The small crew of Moya have no esprit d'corps at first; they rub each other the wrong way at the best of times, and all of them are particularly irritable with Crichton, the biggest fish out of his own galactic pond. Thus, whenever the characters make planetfall, Crichton gets to be the "dumb guy asking questions," to whom the local aliens can explain all sorts of local customs and biological anomalies. Despite that, though, the fugitives frequently get hoaxed by some planetary culture (an early episode plays like a reprise of Homer's "lotus-eaters" sequence), and not infrequently Crichton helps pull the motley crew together to get all of them out of danger. Halfway through the first season, the crew takes on yet another member: sprightly Chiana (Gigi Edgley), who adds considerable humor to the proceedings. 

Crais, though not seen in every episode, is a constant menace, though toward the end of the season the writers introduced a new Peacekeeper menace, an insidious torturer named Scorpius, who eventually replaces Crais as the Face of Corrupt Legality. I didn't think much of Scorpius as a continuing villain, but I'll set that subject aside in case I get to the later episodes.

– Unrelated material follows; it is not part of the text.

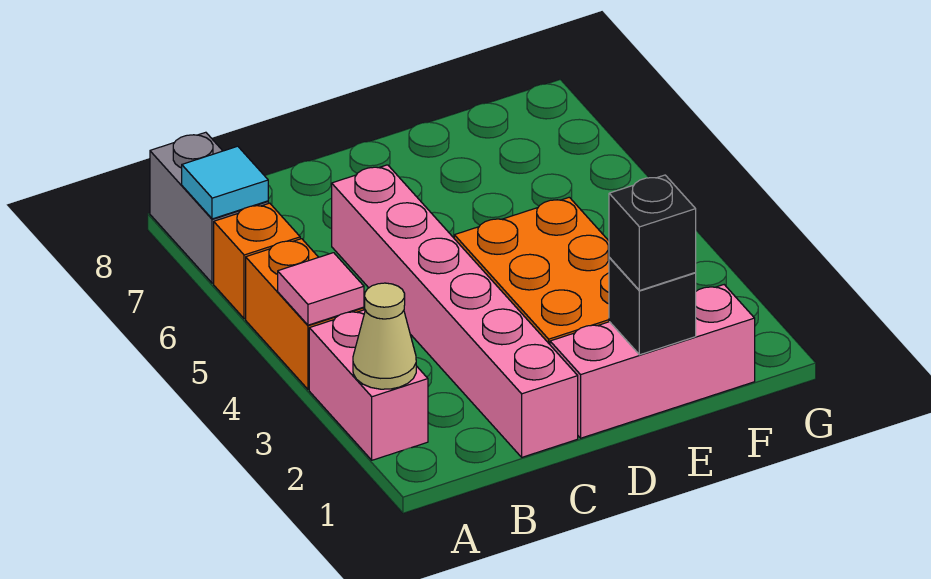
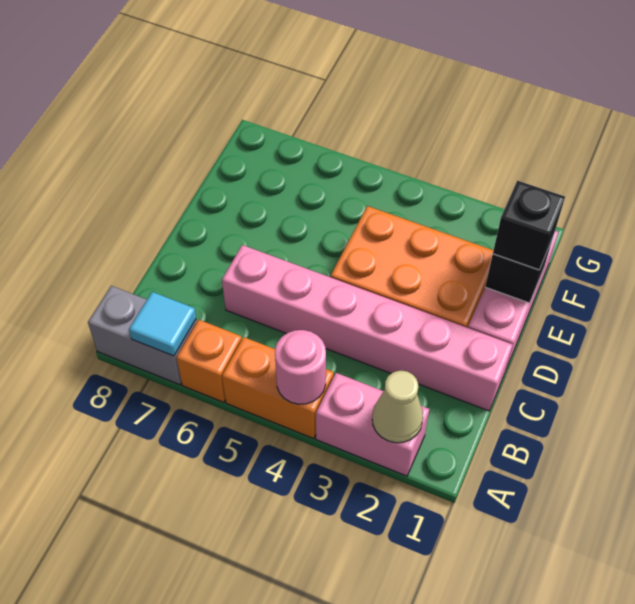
pink tile A4 level 2 -> pink round brick A4 level 2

The element of FARSCAPE most unlike TREK is that one never knows when the fugitives may succor one another, or suddenly turn on one another. In the first season's most memorable episode, "DNA Mad Scientist," a genetics expert offers the crew a biological map that will guide all of them back to their respective homeworlds. But the mad scientist's price for his services is that the fugitives must give him an organ sample from Pilot-- which entails slicing off an arm from a sentient being. Even though the script rationalizes that Pilot's species can swiftly regenerate, it's an unpleasant scene to watch, showing how deeply the crew-members are motivated by self-interest. Yet in another good episode, "A Human Reaction,"  Crichton plunges through another wormhole and ends up on what he initially thinks is his own Earth. In this tale, Aeryn, D'argo and Rygel all come looking for Crichton out of pure altruism, and they're treated badly by the supposed Earthmen before Crichton dopes out that he's not back in Kansas quite yet.

Now, one salient question is, is "Not STAR TREK" as good in its first season as the first year of Kirk and Spock? And the answer is no. It's a fine, engaging show, with a lot of bracing dramatic interplay. But perhaps because of the high cost of makeup and appliances in all episodes, a lot of stories in this season are either "fugitives get hoaxed by alien cultures" or "fugitives turn against one another from some strange influence"-- the latter plot leading to an awful lot of "bottle-shows." On the positive side, the scripts are always strong in articulating the concept of the living ship Moya and its relationship to its Pilot, particularly when Moya conceives an offspring. 

Still, even if FARSCAPE might not make my list of "ten best SF- teleserials with a regular cast," it would almost certainly make it into the top 20.